Extracted page text data

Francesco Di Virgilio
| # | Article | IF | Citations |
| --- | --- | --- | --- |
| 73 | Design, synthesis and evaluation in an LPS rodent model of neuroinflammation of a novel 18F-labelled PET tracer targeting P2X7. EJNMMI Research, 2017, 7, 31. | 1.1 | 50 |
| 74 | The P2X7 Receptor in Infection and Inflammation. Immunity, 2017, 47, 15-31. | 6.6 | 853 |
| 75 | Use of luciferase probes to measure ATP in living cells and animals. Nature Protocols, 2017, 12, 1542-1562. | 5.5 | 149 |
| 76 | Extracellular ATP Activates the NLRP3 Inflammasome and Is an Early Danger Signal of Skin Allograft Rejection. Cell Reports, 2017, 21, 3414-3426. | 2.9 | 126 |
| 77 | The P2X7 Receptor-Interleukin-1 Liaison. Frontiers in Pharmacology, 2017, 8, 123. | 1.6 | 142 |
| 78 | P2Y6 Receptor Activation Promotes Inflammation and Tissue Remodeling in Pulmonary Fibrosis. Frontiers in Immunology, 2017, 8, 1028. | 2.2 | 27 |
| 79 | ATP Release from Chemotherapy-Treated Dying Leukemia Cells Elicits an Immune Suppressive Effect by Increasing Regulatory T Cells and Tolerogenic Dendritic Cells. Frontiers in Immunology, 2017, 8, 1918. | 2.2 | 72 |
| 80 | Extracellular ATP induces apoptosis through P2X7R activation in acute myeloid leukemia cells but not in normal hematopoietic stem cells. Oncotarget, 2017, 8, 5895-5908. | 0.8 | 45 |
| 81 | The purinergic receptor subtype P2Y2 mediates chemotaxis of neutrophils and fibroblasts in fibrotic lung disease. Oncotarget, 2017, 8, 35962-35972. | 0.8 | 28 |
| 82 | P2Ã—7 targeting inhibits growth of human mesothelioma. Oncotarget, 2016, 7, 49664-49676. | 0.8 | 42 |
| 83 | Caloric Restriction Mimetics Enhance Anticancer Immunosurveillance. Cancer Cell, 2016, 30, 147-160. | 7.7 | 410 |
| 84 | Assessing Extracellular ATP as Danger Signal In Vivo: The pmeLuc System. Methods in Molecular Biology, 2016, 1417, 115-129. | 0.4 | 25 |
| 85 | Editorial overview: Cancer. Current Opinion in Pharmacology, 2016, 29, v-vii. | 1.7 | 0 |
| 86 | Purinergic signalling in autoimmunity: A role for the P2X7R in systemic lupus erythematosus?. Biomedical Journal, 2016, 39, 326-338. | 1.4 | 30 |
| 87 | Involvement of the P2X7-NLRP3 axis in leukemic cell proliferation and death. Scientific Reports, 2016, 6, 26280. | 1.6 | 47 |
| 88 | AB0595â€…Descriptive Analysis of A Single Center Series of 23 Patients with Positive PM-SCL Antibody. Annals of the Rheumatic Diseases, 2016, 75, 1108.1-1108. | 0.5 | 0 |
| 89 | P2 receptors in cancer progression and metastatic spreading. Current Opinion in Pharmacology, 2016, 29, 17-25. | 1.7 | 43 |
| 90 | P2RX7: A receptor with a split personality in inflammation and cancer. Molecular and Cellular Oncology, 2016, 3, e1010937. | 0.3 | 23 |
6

Work task: Copy every record exactly, leaving each line intact.

Answer to the exercise:
Francesco Di Virgilio
| # | Article | IF | Citations |
| --- | --- | --- | --- |
| 73 | Design, synthesis and evaluation in an LPS rodent model of neuroinflammation of a novel 18F-labelled PET tracer targeting P2X7. EJNMMI Research, 2017, 7, 31. | 1.1 | 50 |
| 74 | The P2X7 Receptor in Infection and Inflammation. Immunity, 2017, 47, 15-31. | 6.6 | 853 |
| 75 | Use of luciferase probes to measure ATP in living cells and animals. Nature Protocols, 2017, 12, 1542-1562. | 5.5 | 149 |
| 76 | Extracellular ATP Activates the NLRP3 Inflammasome and Is an Early Danger Signal of Skin Allograft Rejection. Cell Reports, 2017, 21, 3414-3426. | 2.9 | 126 |
| 77 | The P2X7 Receptor-Interleukin-1 Liaison. Frontiers in Pharmacology, 2017, 8, 123. | 1.6 | 142 |
| 78 | P2Y6 Receptor Activation Promotes Inflammation and Tissue Remodeling in Pulmonary Fibrosis. Frontiers in Immunology, 2017, 8, 1028. | 2.2 | 27 |
| 79 | ATP Release from Chemotherapy-Treated Dying Leukemia Cells Elicits an Immune Suppressive Effect by Increasing Regulatory T Cells and Tolerogenic Dendritic Cells. Frontiers in Immunology, 2017, 8, 1918. | 2.2 | 72 |
| 80 | Extracellular ATP induces apoptosis through P2X7R activation in acute myeloid leukemia cells but not in normal hematopoietic stem cells. Oncotarget, 2017, 8, 5895-5908. | 0.8 | 45 |
| 81 | The purinergic receptor subtype P2Y2 mediates chemotaxis of neutrophils and fibroblasts in fibrotic lung disease. Oncotarget, 2017, 8, 35962-35972. | 0.8 | 28 |
| 82 | P2Ã—7 targeting inhibits growth of human mesothelioma. Oncotarget, 2016, 7, 49664-49676. | 0.8 | 42 |
| 83 | Caloric Restriction Mimetics Enhance Anticancer Immunosurveillance. Cancer Cell, 2016, 30, 147-160. | 7.7 | 410 |
| 84 | Assessing Extracellular ATP as Danger Signal In Vivo: The pmeLuc System. Methods in Molecular Biology, 2016, 1417, 115-129. | 0.4 | 25 |
| 85 | Editorial overview: Cancer. Current Opinion in Pharmacology, 2016, 29, v-vii. | 1.7 | 0 |
| 86 | Purinergic signalling in autoimmunity: A role for the P2X7R in systemic lupus erythematosus?. Biomedical Journal, 2016, 39, 326-338. | 1.4 | 30 |
| 87 | Involvement of the P2X7-NLRP3 axis in leukemic cell proliferation and death. Scientific Reports, 2016, 6, 26280. | 1.6 | 47 |
| 88 | AB0595â€…Descriptive Analysis of A Single Center Series of 23 Patients with Positive PM-SCL Antibody. Annals of the Rheumatic Diseases, 2016, 75, 1108.1-1108. | 0.5 | 0 |
| 89 | P2 receptors in cancer progression and metastatic spreading. Current Opinion in Pharmacology, 2016, 29, 17-25. | 1.7 | 43 |
| 90 | P2RX7: A receptor with a split personality in inflammation and cancer. Molecular and Cellular Oncology, 2016, 3, e1010937. | 0.3 | 23 |
6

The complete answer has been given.